*What you need to do:* Within the entries that follow, report how many lines contain the word "Spike", giving the number by itself.
Listed records: Begin
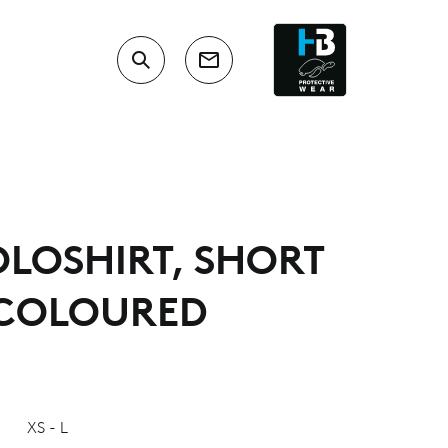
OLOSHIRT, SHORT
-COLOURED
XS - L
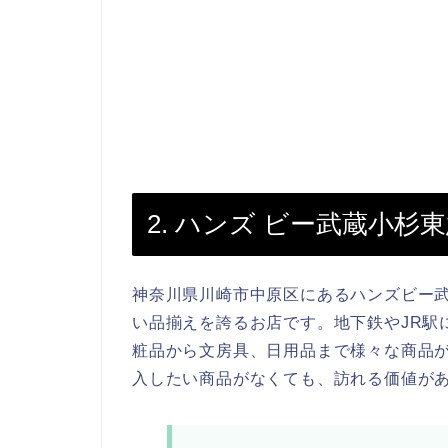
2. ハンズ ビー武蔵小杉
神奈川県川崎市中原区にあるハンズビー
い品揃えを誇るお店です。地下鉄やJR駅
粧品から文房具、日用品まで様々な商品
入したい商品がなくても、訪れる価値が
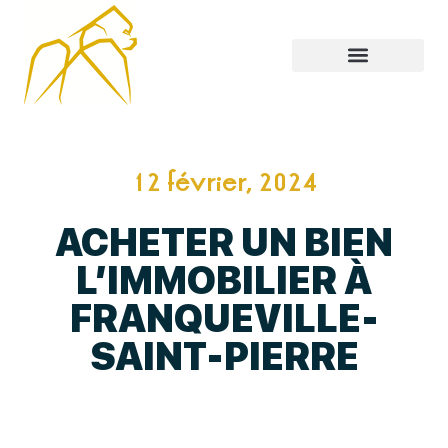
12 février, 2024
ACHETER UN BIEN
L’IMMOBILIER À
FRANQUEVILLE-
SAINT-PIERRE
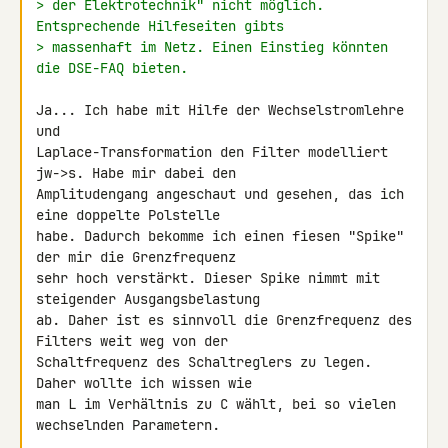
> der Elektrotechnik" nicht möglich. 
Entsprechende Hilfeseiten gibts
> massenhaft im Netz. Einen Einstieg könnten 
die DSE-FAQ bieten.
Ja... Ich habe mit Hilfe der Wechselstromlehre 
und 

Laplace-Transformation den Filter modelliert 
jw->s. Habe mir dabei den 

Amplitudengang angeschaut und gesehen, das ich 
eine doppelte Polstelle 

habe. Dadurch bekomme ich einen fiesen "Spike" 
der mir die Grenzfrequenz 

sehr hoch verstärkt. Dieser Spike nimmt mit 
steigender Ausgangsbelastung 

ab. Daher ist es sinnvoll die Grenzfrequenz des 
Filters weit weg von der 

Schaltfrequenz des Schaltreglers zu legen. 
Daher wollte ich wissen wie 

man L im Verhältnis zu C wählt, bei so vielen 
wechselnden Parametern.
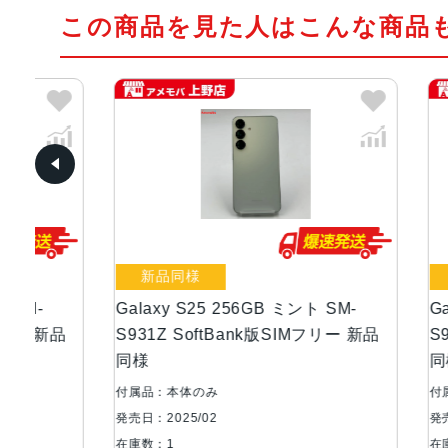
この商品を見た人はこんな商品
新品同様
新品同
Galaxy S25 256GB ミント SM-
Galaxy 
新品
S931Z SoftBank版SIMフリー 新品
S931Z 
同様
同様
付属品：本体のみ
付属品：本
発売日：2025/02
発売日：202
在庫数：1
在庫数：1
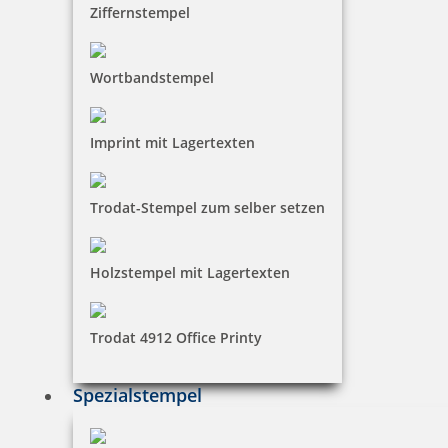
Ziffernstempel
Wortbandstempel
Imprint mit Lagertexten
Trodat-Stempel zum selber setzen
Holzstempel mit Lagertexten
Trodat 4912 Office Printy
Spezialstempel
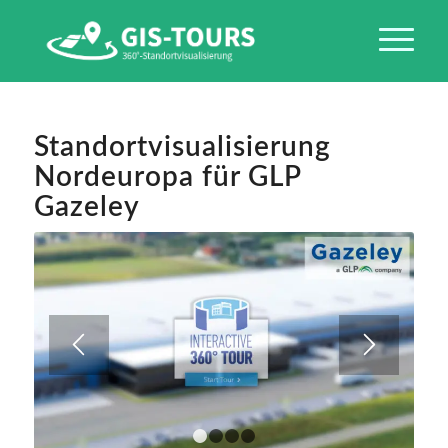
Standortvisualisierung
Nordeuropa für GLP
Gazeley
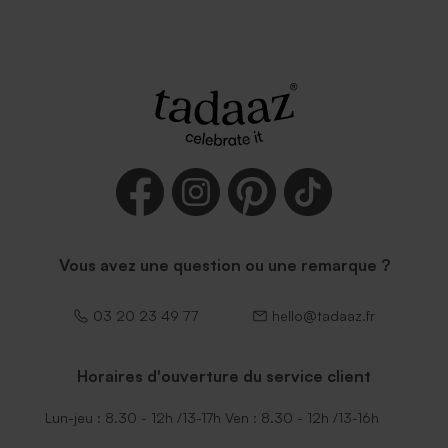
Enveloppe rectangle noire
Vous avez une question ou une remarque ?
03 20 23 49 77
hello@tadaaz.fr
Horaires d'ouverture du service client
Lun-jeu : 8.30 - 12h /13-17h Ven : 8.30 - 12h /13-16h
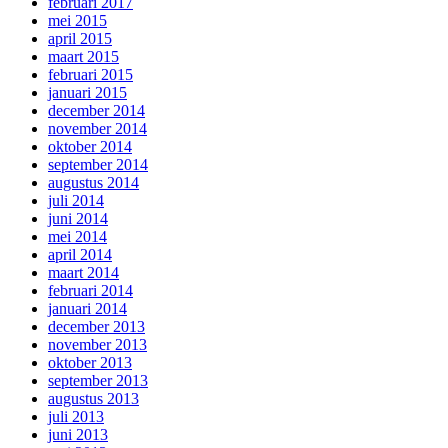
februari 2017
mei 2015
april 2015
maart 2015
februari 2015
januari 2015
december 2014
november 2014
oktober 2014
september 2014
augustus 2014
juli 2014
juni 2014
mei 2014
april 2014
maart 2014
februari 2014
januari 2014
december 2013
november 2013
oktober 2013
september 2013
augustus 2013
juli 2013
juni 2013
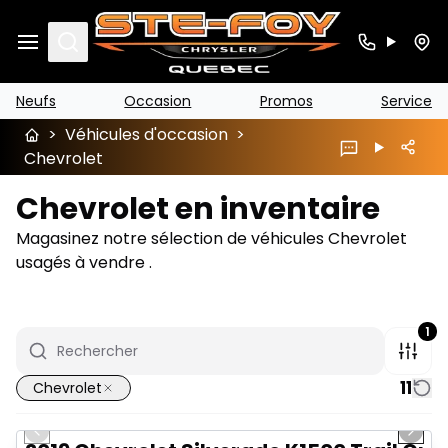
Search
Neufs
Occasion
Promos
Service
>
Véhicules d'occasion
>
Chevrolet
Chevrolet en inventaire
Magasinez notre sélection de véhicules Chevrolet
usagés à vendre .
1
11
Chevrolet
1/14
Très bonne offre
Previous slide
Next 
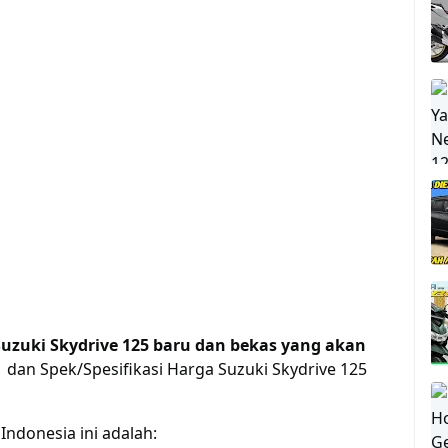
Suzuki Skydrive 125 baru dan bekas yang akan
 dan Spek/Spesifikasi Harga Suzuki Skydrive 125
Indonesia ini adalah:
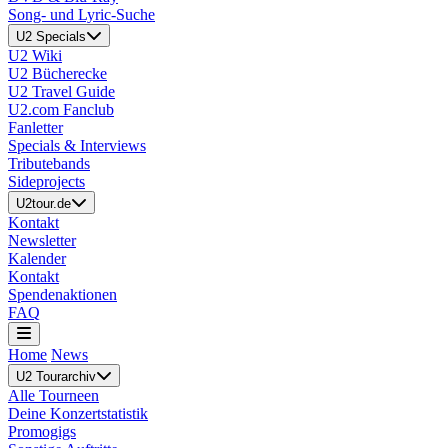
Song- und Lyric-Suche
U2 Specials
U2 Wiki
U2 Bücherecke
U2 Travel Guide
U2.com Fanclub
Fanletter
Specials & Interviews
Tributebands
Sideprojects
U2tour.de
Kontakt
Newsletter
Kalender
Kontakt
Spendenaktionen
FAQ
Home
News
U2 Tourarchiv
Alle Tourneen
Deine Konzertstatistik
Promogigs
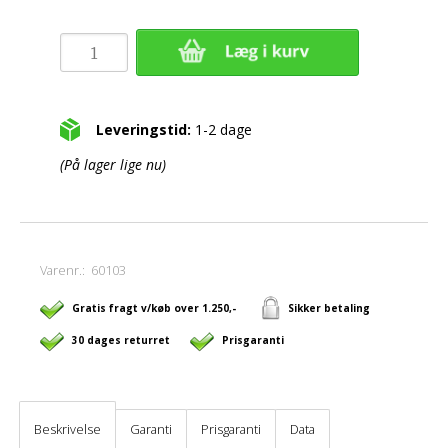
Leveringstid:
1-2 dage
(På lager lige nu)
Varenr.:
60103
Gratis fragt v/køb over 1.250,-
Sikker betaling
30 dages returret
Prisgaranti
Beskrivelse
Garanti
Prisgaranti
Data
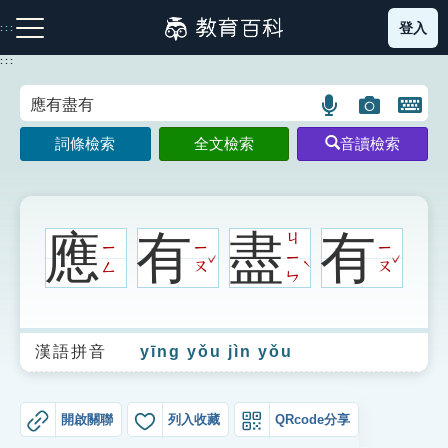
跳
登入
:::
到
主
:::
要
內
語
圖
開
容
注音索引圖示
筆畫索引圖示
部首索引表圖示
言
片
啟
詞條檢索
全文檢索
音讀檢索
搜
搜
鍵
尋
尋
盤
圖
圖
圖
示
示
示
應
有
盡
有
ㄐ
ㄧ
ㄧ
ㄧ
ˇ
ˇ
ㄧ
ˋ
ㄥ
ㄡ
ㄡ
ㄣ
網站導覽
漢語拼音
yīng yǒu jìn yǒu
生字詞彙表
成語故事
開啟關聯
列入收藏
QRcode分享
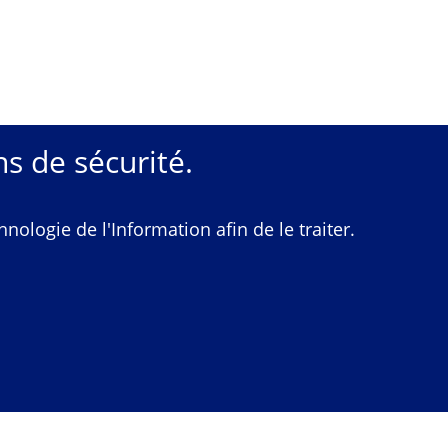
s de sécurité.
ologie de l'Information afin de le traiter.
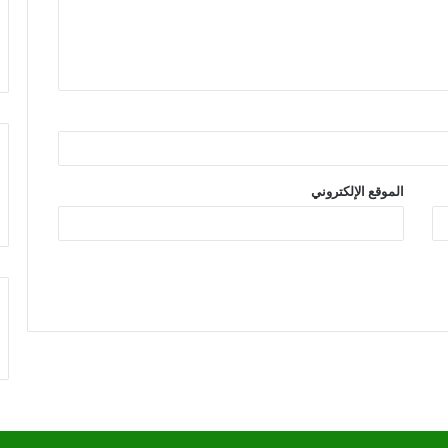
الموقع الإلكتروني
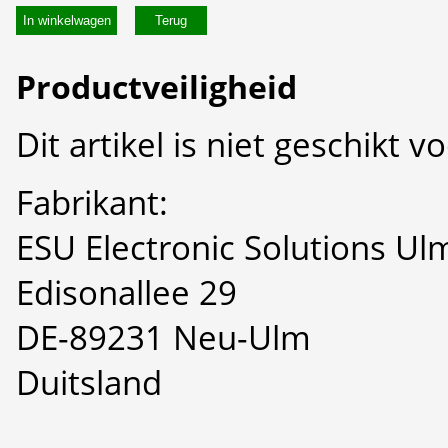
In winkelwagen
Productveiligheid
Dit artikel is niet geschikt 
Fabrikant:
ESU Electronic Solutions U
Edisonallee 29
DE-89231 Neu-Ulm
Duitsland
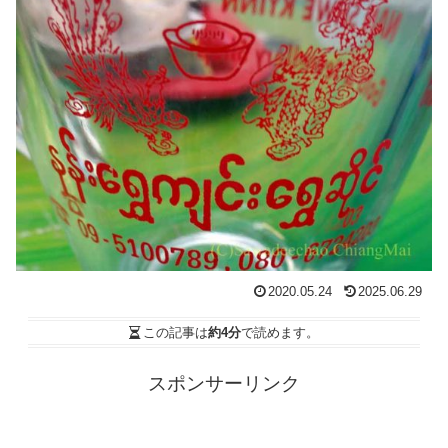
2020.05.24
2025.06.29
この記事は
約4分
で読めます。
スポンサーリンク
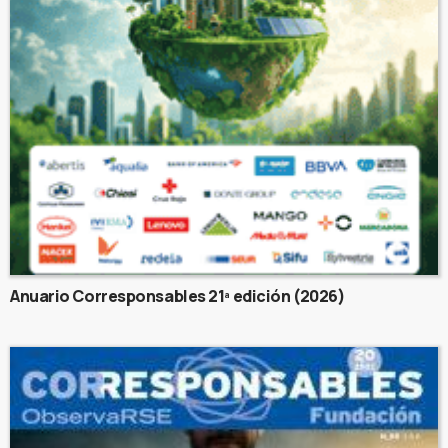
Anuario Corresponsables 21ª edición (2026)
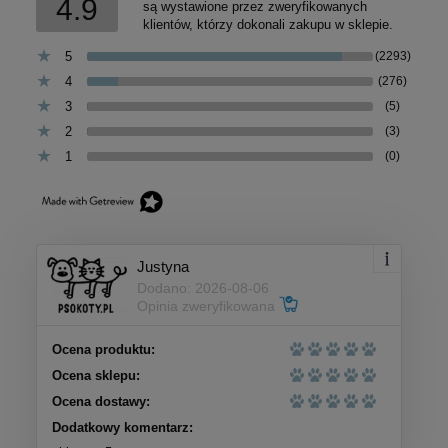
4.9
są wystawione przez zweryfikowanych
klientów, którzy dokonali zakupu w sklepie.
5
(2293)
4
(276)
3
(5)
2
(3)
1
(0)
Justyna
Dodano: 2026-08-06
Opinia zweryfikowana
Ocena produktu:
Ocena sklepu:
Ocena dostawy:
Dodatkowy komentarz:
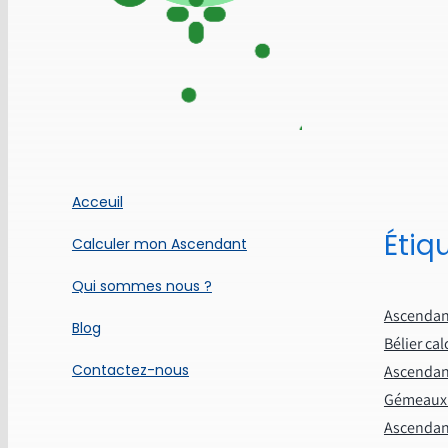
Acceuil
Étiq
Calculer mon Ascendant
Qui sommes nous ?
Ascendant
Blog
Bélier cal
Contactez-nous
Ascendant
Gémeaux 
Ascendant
Listed records: End
*Reply:* 2